Gros propriétaire foncier, la SNCF détient 12 millions de m2 de bâtiments industriels et des milliers d'hectares de terrains parfois au coeur des métropoles, qu'elle cède ou reconvertit lorsqu'elle n'en a plus l'usage, donnant naissance à de vastes projets immobiliers.
"Notre ambition est de participer à la construction de la ville, et d'atténuer les saignées ferroviaires qui l'avaient morcelée", dit Benoît Quignon, directeur général de SNCF Immobilier, en faisant visiter Chapelle international.
Cet ancien site ferroviaire de 5 hectares proche de la gare du Nord, abritait le dépôt de la Chapelle, créé en 1846 et fermé depuis deux ans.
Sur cette friche industrielle qui nécessite un désamiantage lourd, SNCF Immobilier - un pôle créé en juillet 2015, dédié à la gestion et l'optimisation des quelque 20.000 hectares de foncier détenus par la société - bâtit tout un quartier, en collaboration avec la Ville de Paris, des promoteurs et des bailleurs sociaux.
D'anciennes halles utilisées par le transporteur Sernam ont été rasées, pour laisser place, d'ici 2022, à 900 logements, des commerces, des bureaux, des espaces verts, une école, une crèche et un gymnase qui cohabiteront avec un "hôtel logistique multimodal".

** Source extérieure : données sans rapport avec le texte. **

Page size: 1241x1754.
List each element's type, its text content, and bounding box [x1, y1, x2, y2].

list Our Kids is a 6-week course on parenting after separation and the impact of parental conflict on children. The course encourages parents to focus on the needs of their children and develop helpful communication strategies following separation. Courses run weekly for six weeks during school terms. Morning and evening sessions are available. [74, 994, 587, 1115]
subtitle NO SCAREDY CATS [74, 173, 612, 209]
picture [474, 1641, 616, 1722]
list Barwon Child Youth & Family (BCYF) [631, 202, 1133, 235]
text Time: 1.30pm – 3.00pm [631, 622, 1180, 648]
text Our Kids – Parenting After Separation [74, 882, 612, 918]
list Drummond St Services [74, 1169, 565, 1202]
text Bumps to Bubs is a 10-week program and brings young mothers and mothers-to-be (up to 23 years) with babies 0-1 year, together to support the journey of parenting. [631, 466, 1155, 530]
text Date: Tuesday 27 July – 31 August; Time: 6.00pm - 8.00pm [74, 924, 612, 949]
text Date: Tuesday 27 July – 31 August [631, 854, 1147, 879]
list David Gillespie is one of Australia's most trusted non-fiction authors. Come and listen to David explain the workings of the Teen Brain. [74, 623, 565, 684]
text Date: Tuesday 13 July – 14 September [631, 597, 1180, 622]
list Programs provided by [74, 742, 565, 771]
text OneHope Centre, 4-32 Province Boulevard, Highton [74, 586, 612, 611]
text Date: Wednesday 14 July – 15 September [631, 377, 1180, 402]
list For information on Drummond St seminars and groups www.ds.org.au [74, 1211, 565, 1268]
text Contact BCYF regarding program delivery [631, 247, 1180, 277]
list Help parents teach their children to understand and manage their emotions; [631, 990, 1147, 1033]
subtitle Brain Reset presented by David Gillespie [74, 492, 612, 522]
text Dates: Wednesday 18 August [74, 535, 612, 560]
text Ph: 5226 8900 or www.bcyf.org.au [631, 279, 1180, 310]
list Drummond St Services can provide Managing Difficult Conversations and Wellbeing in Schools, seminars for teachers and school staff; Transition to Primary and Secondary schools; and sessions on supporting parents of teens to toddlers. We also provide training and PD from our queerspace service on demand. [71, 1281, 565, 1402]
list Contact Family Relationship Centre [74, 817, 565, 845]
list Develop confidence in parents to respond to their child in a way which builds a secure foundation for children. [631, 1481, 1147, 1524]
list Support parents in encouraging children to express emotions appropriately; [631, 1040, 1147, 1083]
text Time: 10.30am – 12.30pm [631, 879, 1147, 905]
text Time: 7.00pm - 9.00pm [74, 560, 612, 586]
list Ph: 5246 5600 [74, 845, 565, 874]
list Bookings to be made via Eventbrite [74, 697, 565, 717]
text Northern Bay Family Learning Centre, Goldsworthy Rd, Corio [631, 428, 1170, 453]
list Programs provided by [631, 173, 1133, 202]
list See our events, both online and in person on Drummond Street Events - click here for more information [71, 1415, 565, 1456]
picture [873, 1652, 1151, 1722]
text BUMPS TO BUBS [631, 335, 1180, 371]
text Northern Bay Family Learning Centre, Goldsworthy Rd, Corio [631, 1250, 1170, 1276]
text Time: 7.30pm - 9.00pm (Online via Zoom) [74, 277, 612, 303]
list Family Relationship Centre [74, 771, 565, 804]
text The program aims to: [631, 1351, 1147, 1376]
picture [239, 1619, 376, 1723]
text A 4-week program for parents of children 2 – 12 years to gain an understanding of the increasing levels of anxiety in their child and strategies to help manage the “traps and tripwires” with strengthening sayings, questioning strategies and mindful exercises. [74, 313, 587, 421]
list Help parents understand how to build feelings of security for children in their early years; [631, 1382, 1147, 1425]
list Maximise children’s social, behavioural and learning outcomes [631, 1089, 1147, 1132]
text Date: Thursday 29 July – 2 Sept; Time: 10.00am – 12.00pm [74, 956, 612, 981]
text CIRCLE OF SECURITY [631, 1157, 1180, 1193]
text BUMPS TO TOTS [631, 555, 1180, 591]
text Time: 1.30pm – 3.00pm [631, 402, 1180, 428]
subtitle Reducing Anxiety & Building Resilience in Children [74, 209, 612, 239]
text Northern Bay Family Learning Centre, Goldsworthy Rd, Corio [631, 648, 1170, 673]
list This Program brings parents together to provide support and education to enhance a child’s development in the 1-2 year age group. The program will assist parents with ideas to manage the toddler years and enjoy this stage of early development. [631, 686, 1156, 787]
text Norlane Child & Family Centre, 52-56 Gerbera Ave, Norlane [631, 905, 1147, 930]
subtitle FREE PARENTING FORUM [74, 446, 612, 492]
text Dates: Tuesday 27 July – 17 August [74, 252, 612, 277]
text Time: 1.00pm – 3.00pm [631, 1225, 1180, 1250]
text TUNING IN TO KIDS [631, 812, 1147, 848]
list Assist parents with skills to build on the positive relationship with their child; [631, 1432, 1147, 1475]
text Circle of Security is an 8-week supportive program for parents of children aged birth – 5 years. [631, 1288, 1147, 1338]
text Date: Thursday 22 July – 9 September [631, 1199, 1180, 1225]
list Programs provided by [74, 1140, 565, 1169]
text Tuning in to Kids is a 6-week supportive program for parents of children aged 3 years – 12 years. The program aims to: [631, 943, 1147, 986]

Long de 400 mètres, ce vaste entrepôt de 40.000 m2 développé par Sogaris, recevra des marchandises amenées par le train, qui seront ensuite acheminées - par véhicules électriques ou hybrides, pour limiter les nuisances sonores - dans la capitale. Sa toiture accueillera des équipements sportifs et de l'agriculture urbaine.
La Petite Ceinture, un axe ferroviaire historique qui fait le tour de Paris, sera préservée et enjambée par des immeubles de bureaux, "une innovation technique pour nous", explique M. Quignon.
- 'Enorme machine immobilière' -
Deux autres quartiers de la capitale sont en train de naître. A Saussure Pont-Cardinet dans le 17e arrondissement, un site de 1,7 hectare où 500 logements (à 50% sociaux), des hôtels, des bureaux et des commerces seront construits.
A Ordener, dans le 18e, 500 logements, une crèche, une école, et là encore, des commerces, bureaux, et des hôtels, verront le jour. Des bâtiments "témoignant de la mémoire industrielle du site" seront maintenus, et Espaces Ferroviaires, filiale en charge de l'aménagement, a lancé un appel à partenariat afin d'associer architectes, promoteurs et investisseurs à la conception du projet, en concertation avec la Ville de Paris et les riverains.
"Cette concertation continue tout au long d'un projet n'était pas forcément familière à la SNCF, qui a su l'intégrer", dit M. Quignon.
Ex directeur général de la Métropole de Lyon, passé par le logement social, la Caisse des Dépôts et Dexia-Crédit local, il dirige depuis janvier SNCF Immobilier, où il déploie ses capacités de négociateur, dans des opérations souvent complexes, avec les partenaires et au sein du groupe.
"Expliquer en interne qu'il n'y aura plus d'activité ferroviaire sur un site, est une étape difficile... il faut parfois tordre un peu le bras à nos collègues, pour les reloger ailleurs", dit-il.
"+Déclasser+ une emprise ferroviaire est un processus assez long, et qui va le rester, parce qu'on ne peut pas revenir en arrière... c'est d'ailleurs l'obsession du cheminot".
La SNCF possède les deux tiers des réserves foncières de la capitale: 50 hectares, sur un total de 250 hectares urbanisables, en Ile-de-France, et elle entend ramener ces emprises au "strict nécessaire".
En valorisant son foncier par des "cessions sèches" ou bien de vastes opérations immobilières comme celles menées dans la capitale, la SNCF finance la modernisation de son outil industriel - par exemple en construisant des ateliers plus modernes, adaptés aux rames actuelles, plus longues qu'autrefois.
SNCF Immobilier détient aussi quelque 100.000 logements, dont 90.000 sociaux, ce qui en fait un important bailleur social via sa filiale ICF Habitat. Seulement un quart sont occupés par des cheminots.
"Nous sommes une énorme machine immobilière, le 2e propriétaire foncier en France", résume M. Quignon, qui supervise "plusieurs centaines de projets de taille petite et moyenne, sur tout le territoire".